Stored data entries
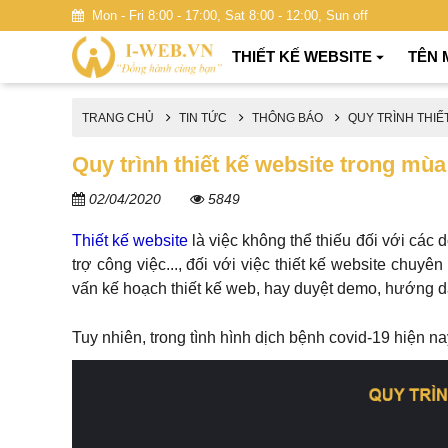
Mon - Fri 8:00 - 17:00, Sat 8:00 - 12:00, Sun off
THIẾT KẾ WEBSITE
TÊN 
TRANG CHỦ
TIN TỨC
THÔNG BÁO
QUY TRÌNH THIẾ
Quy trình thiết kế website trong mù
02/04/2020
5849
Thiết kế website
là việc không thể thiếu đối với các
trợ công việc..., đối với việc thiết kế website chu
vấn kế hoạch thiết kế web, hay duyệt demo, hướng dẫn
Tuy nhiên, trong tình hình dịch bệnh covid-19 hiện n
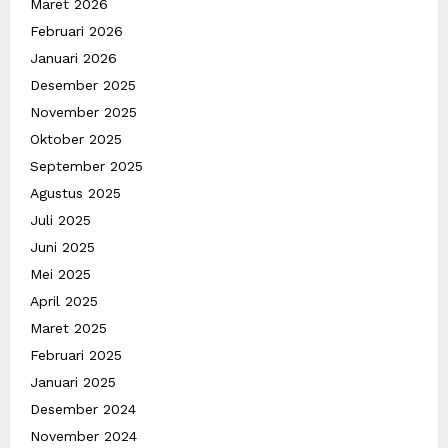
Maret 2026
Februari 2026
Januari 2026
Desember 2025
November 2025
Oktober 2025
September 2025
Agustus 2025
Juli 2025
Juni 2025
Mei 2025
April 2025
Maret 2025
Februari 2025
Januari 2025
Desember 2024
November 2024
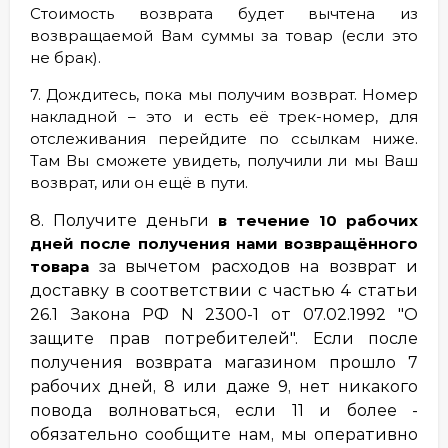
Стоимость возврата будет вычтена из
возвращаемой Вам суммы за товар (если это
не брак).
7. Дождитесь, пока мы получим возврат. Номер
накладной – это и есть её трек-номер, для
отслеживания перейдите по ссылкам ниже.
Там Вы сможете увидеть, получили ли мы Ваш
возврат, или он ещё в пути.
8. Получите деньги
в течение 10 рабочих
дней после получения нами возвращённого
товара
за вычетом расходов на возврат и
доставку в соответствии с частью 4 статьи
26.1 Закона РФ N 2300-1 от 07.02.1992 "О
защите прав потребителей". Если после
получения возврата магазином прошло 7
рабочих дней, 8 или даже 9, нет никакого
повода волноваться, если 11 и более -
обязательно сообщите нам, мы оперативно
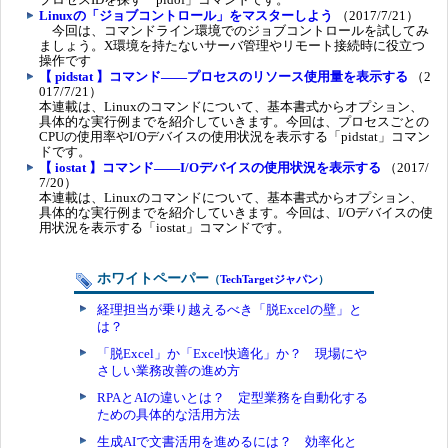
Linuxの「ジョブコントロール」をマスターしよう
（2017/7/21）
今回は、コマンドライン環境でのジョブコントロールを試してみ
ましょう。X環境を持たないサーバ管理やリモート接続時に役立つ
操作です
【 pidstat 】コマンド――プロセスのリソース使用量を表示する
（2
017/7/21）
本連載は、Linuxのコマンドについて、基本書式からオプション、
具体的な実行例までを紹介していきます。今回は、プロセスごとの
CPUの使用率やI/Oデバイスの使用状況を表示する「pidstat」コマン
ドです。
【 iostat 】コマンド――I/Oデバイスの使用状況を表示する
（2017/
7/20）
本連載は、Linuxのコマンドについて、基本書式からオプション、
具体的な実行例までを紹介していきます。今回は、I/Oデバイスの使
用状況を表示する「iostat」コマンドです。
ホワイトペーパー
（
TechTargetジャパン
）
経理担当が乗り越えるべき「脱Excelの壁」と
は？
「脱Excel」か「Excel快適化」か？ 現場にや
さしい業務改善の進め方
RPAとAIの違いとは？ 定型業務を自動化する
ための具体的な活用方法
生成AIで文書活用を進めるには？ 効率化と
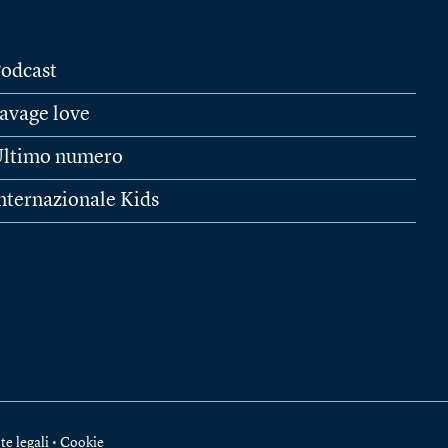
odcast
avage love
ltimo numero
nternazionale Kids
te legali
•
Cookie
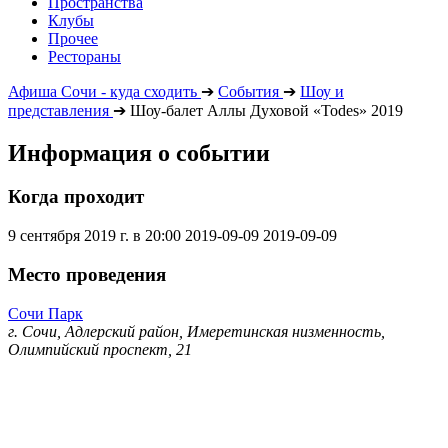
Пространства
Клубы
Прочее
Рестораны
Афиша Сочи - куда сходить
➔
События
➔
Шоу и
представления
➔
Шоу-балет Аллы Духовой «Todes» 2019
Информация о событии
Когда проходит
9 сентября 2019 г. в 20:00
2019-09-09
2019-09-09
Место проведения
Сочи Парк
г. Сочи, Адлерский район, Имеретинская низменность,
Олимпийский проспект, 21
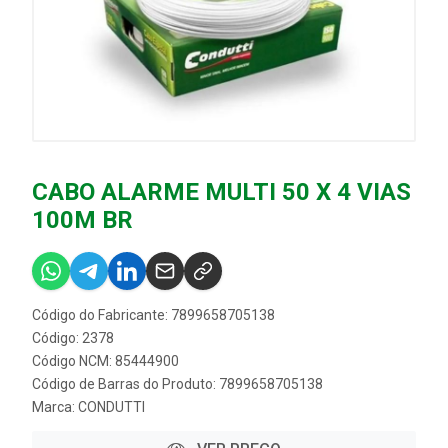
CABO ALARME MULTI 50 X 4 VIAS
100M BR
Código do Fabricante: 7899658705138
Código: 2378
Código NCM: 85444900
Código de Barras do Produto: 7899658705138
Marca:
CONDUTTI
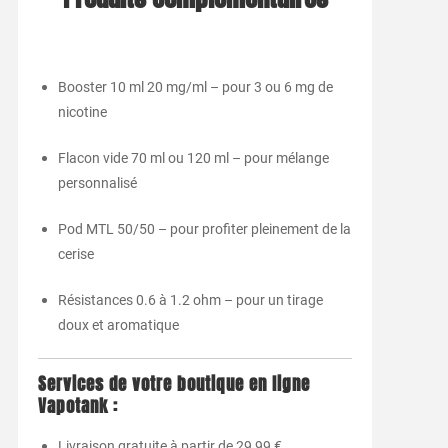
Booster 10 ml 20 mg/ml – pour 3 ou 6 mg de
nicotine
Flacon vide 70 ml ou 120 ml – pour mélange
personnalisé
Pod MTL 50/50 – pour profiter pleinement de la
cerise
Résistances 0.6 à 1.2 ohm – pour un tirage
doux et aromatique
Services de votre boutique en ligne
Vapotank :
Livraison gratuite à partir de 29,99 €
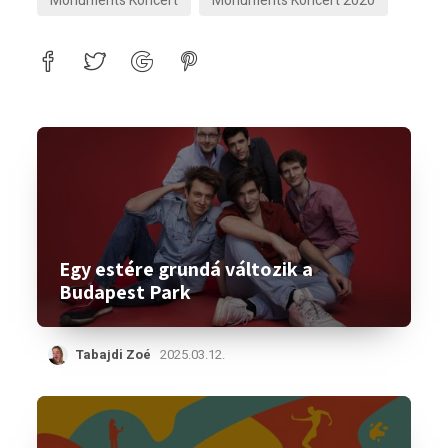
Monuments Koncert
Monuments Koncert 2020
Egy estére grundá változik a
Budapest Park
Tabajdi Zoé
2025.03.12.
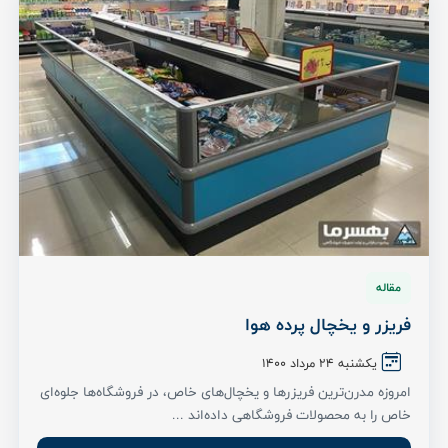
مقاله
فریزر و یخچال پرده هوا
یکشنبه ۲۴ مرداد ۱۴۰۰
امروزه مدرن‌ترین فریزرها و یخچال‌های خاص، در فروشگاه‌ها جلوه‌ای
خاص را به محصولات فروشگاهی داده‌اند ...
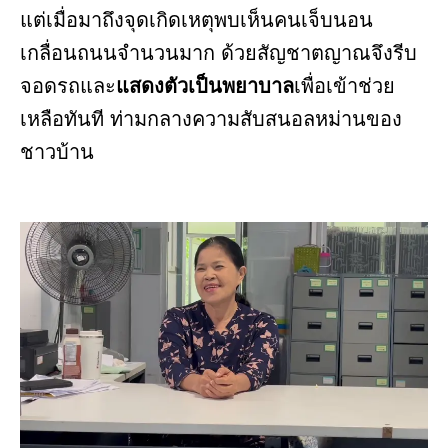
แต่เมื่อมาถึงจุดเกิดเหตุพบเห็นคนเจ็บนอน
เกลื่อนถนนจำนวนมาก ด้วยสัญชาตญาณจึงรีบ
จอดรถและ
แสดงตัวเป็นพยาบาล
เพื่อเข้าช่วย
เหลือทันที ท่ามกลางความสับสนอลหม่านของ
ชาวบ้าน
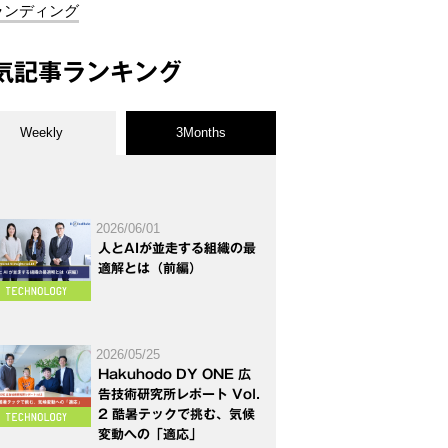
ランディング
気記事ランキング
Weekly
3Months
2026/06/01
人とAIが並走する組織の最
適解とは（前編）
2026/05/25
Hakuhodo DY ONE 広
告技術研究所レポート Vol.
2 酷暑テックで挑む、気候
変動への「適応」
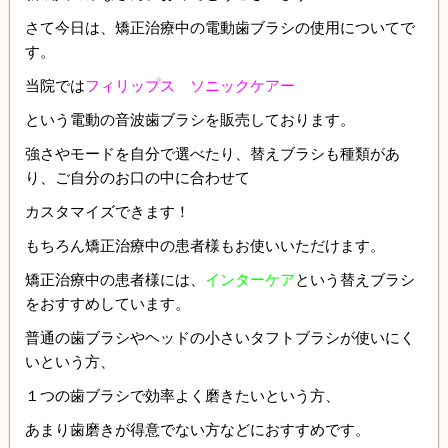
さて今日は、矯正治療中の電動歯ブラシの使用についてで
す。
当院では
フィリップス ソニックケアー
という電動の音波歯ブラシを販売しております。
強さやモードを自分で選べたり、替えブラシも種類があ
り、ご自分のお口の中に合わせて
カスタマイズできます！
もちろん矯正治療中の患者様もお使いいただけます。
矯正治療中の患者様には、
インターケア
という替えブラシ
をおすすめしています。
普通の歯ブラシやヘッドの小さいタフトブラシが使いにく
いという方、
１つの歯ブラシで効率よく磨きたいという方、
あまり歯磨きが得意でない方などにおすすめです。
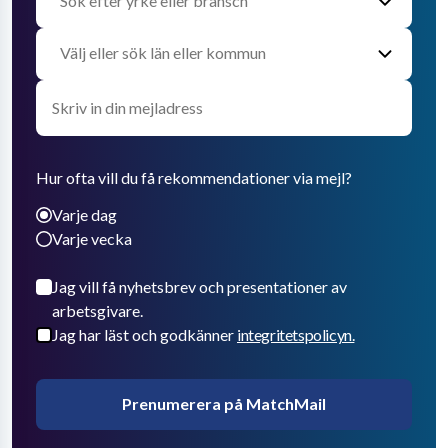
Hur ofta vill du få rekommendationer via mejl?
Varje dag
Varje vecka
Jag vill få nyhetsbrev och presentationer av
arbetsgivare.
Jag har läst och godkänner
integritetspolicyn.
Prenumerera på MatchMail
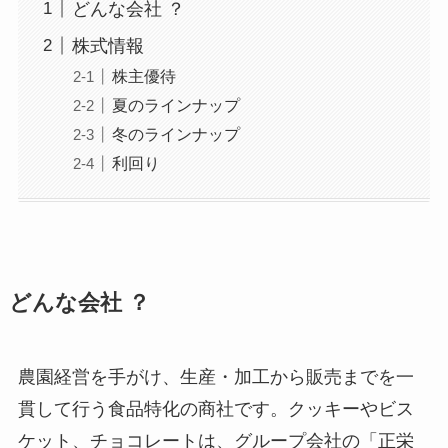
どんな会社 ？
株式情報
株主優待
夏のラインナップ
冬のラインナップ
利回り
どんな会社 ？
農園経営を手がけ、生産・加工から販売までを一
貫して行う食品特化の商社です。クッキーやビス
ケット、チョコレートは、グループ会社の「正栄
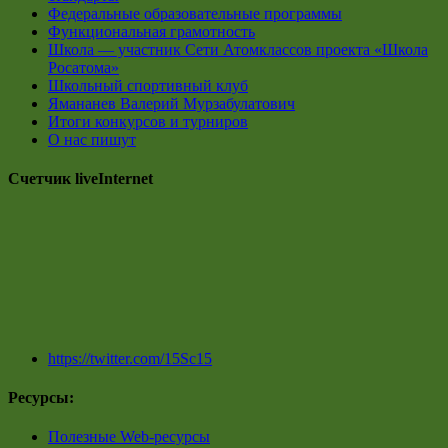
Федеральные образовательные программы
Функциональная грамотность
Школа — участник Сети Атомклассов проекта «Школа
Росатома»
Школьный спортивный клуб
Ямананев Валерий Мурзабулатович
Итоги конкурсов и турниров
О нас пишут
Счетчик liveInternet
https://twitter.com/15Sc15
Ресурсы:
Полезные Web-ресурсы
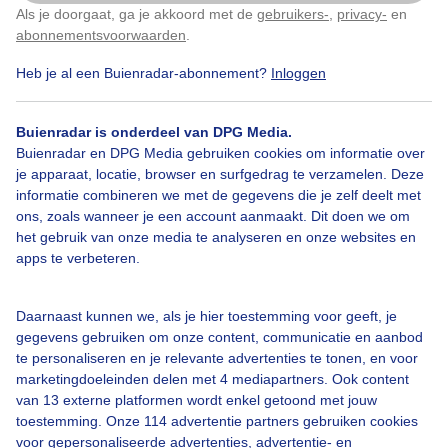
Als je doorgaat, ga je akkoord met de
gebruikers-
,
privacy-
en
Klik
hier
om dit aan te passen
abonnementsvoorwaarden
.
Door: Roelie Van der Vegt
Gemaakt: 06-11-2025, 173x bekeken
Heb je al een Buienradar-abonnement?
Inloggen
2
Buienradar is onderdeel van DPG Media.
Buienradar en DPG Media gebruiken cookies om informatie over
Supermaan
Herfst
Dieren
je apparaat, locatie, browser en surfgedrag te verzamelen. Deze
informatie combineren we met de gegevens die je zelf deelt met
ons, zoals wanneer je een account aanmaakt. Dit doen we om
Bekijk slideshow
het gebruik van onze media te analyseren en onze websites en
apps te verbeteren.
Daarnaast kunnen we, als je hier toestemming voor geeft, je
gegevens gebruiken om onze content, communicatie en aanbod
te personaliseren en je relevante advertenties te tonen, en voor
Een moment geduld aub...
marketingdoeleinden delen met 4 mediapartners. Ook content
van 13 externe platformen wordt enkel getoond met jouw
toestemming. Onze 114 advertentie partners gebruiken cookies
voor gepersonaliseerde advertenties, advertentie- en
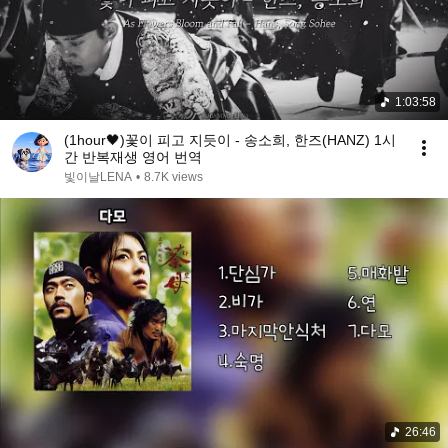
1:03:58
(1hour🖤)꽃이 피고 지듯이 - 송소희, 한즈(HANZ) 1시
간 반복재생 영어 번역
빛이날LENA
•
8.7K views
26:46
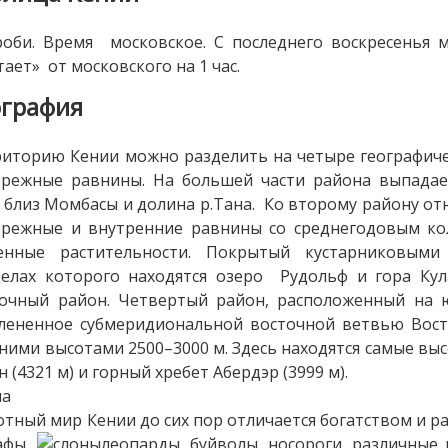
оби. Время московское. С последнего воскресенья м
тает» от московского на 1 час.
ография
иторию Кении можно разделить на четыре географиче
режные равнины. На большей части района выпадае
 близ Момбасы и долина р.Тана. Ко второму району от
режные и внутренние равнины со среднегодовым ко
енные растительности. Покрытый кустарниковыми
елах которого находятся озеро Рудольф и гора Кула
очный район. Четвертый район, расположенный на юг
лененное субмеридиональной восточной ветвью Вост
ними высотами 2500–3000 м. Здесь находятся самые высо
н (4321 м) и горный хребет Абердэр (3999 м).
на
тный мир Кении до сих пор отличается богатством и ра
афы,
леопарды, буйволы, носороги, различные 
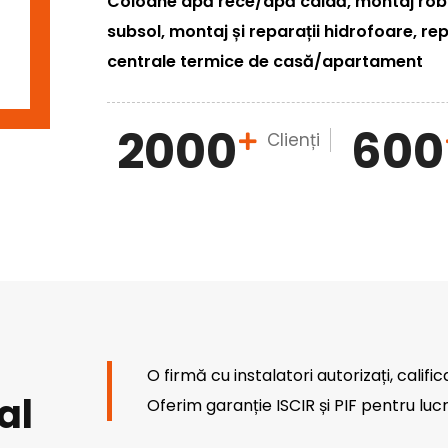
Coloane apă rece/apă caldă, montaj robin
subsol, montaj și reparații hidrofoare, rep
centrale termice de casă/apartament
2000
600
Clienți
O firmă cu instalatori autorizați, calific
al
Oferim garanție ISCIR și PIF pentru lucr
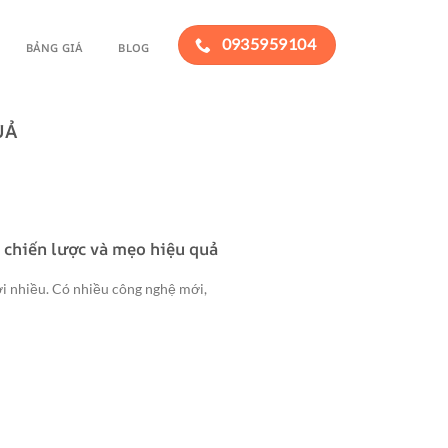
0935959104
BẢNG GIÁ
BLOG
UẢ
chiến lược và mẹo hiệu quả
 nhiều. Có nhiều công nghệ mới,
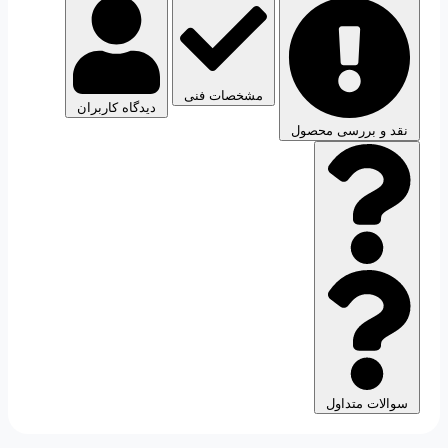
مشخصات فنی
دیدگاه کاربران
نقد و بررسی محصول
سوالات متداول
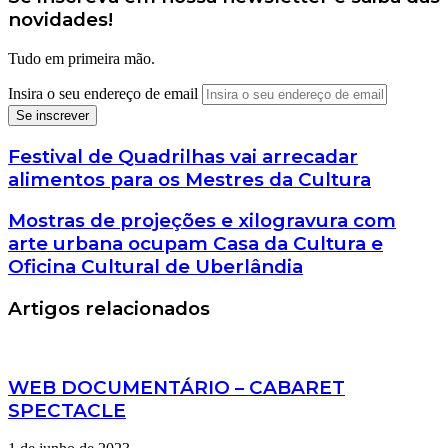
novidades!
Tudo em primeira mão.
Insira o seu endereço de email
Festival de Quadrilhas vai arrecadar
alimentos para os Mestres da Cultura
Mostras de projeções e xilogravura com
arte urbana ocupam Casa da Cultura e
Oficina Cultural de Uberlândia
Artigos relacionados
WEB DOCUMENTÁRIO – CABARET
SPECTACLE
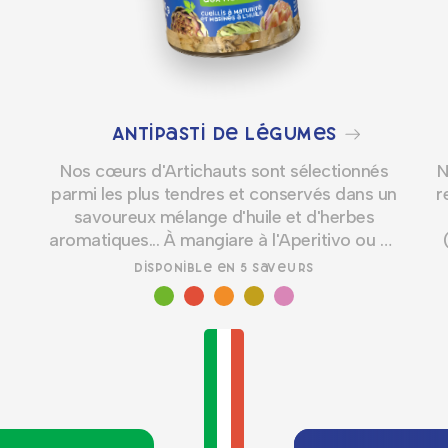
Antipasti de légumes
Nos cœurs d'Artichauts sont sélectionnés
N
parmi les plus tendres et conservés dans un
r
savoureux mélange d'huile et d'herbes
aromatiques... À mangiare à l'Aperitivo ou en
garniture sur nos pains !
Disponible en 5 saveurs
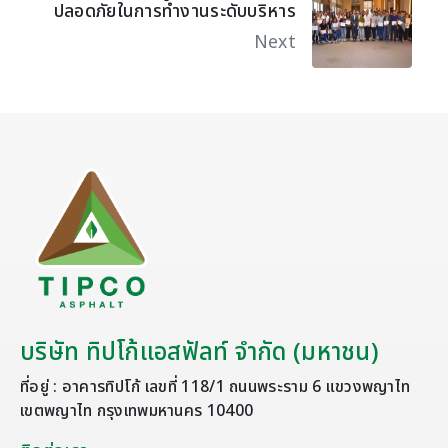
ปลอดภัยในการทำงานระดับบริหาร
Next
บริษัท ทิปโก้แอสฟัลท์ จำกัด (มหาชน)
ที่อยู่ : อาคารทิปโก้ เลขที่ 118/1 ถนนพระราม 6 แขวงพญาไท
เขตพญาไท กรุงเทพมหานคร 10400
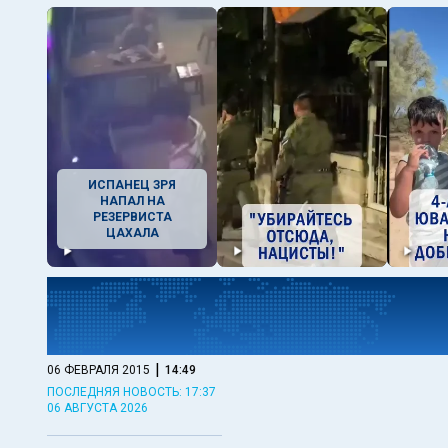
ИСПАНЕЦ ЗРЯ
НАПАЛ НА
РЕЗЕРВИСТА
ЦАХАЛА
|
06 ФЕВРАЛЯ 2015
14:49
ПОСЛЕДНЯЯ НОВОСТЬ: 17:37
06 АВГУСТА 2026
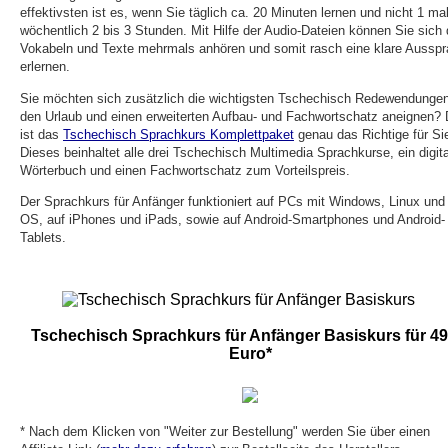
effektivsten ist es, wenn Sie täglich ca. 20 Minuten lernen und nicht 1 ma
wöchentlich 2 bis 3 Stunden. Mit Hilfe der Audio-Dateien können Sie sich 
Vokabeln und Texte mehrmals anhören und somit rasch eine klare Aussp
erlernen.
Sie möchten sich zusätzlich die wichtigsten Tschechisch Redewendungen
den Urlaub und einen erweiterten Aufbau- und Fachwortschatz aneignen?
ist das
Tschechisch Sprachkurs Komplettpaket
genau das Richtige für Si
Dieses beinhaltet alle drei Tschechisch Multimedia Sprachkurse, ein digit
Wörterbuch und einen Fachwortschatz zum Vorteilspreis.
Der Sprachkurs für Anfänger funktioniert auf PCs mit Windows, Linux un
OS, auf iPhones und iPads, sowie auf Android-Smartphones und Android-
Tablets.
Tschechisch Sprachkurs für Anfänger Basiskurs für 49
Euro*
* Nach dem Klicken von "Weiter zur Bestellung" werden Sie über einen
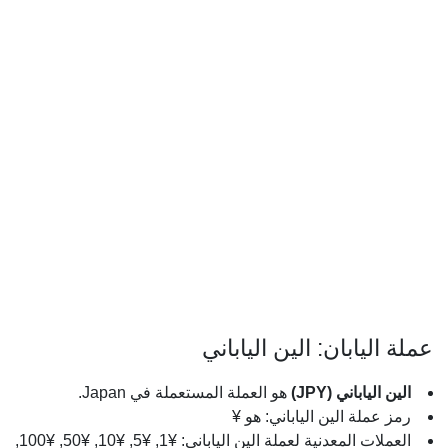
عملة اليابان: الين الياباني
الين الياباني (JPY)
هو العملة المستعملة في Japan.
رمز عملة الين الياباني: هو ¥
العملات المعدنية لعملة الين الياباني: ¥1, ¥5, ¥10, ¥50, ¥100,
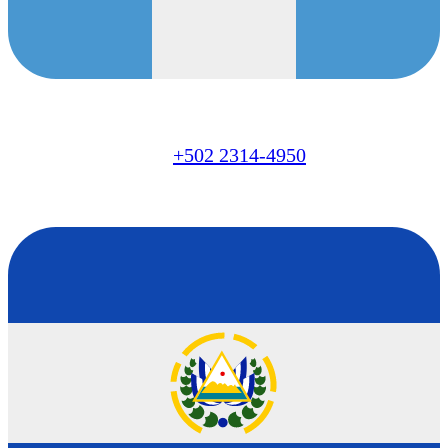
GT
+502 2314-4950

▸ What the task requires
A single number is the whole answer: report how many lines in the data above include the word "pour".

▸ Result of the task
4